Saved entries:
···
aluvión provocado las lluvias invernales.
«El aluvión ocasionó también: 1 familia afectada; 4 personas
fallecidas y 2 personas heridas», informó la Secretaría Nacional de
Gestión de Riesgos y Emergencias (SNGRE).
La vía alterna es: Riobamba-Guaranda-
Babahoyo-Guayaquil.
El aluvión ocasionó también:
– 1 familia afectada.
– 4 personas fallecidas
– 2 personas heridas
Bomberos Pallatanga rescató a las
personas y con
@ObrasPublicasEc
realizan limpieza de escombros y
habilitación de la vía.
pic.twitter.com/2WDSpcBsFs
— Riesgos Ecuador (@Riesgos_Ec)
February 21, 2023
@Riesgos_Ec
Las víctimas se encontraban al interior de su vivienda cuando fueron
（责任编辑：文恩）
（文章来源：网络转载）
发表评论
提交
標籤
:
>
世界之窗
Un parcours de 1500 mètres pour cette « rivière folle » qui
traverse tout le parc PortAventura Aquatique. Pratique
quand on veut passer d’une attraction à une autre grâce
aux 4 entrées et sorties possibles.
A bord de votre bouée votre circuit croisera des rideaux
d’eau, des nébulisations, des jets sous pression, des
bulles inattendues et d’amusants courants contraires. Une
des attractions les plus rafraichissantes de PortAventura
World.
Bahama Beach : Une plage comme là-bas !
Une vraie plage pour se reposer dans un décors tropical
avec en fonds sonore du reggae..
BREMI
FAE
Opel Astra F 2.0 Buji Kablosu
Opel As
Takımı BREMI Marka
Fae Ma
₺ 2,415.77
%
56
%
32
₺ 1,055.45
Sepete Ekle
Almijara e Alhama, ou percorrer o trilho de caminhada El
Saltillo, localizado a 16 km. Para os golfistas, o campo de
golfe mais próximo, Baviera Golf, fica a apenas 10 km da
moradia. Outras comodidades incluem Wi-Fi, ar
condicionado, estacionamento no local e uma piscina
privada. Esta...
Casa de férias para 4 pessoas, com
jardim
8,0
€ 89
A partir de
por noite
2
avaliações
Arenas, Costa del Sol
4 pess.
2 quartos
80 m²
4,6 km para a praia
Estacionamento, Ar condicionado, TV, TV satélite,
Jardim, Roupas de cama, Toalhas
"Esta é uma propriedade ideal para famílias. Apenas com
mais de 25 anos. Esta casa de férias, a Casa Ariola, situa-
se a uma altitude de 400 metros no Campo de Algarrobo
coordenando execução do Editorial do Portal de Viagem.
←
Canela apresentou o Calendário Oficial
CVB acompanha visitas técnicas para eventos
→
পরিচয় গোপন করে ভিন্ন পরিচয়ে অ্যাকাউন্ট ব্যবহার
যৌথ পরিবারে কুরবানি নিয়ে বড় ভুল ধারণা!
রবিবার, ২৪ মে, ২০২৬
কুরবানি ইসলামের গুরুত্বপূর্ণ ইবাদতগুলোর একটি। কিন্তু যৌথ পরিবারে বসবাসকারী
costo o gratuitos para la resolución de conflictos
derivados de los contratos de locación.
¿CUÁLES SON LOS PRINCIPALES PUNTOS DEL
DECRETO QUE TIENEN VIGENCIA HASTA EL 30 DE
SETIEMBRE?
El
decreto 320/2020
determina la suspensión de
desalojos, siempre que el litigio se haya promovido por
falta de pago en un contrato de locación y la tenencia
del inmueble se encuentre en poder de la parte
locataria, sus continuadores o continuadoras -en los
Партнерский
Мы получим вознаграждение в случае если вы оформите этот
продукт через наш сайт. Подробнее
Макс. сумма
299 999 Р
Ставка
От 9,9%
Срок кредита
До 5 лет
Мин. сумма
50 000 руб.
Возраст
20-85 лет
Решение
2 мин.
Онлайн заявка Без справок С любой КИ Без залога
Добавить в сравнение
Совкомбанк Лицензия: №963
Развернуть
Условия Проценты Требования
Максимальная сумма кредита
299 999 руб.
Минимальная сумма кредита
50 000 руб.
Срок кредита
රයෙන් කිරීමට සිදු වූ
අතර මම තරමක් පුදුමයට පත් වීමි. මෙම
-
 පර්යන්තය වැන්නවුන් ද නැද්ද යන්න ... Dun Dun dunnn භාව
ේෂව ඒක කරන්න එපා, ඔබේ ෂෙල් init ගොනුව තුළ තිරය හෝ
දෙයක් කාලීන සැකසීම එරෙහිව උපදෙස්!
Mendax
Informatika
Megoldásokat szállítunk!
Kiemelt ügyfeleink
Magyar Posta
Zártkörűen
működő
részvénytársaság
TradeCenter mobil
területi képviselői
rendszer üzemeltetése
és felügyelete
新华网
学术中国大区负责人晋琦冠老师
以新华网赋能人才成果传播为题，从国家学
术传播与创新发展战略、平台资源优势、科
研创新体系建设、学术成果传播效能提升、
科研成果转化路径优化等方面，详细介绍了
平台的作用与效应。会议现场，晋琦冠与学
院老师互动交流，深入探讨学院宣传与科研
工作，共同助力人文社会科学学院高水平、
···
Taking the line with "golfe mais próximo, Baviera" as the first and the line with "学术中国大区负责人晋琦冠老师" as the last, retype that stretch of the data above exactly, with no other lines.

golfe mais próximo, Baviera Golf, fica a apenas 10 km da
moradia. Outras comodidades incluem Wi-Fi, ar
condicionado, estacionamento no local e uma piscina
privada. Esta...
Casa de férias para 4 pessoas, com
jardim
8,0
€ 89
A partir de
por noite
2
avaliações
Arenas, Costa del Sol
4 pess.
2 quartos
80 m²
4,6 km para a praia
Estacionamento, Ar condicionado, TV, TV satélite,
Jardim, Roupas de cama, Toalhas
"Esta é uma propriedade ideal para famílias. Apenas com
mais de 25 anos. Esta casa de férias, a Casa Ariola, situa-
se a uma altitude de 400 metros no Campo de Algarrobo
coordenando execução do Editorial do Portal de Viagem.
←
Canela apresentou o Calendário Oficial
CVB acompanha visitas técnicas para eventos
→
পরিচয় গোপন করে ভিন্ন পরিচয়ে অ্যাকাউন্ট ব্যবহার
যৌথ পরিবারে কুরবানি নিয়ে বড় ভুল ধারণা!
রবিবার, ২৪ মে, ২০২৬
কুরবানি ইসলামের গুরুত্বপূর্ণ ইবাদতগুলোর একটি। কিন্তু যৌথ পরিবারে বসবাসকারী
costo o gratuitos para la resolución de conflictos
derivados de los contratos de locación.
¿CUÁLES SON LOS PRINCIPALES PUNTOS DEL
DECRETO QUE TIENEN VIGENCIA HASTA EL 30 DE
SETIEMBRE?
El
decreto 320/2020
determina la suspensión de
desalojos, siempre que el litigio se haya promovido por
falta de pago en un contrato de locación y la tenencia
del inmueble se encuentre en poder de la parte
locataria, sus continuadores o continuadoras -en los
Партнерский
Мы получим вознаграждение в случае если вы оформите этот
продукт через наш сайт. Подробнее
Макс. сумма
299 999 Р
Ставка
От 9,9%
Срок кредита
До 5 лет
Мин. сумма
50 000 руб.
Возраст
20-85 лет
Решение
2 мин.
Онлайн заявка Без справок С любой КИ Без залога
Добавить в сравнение
Совкомбанк Лицензия: №963
Развернуть
Условия Проценты Требования
Максимальная сумма кредита
299 999 руб.
Минимальная сумма кредита
50 000 руб.
Срок кредита
රයෙන් කිරීමට සිදු වූ
අතර මම තරමක් පුදුමයට පත් වීමි. මෙම
-
 පර්යන්තය වැන්නවුන් ද නැද්ද යන්න ... Dun Dun dunnn භාව
ේෂව ඒක කරන්න එපා, ඔබේ ෂෙල් init ගොනුව තුළ තිරය හෝ
දෙයක් කාලීන සැකසීම එරෙහිව උපදෙස්!
Mendax
Informatika
Megoldásokat szállítunk!
Kiemelt ügyfeleink
Magyar Posta
Zártkörűen
működő
részvénytársaság
TradeCenter mobil
területi képviselői
rendszer üzemeltetése
és felügyelete
新华网
学术中国大区负责人晋琦冠老师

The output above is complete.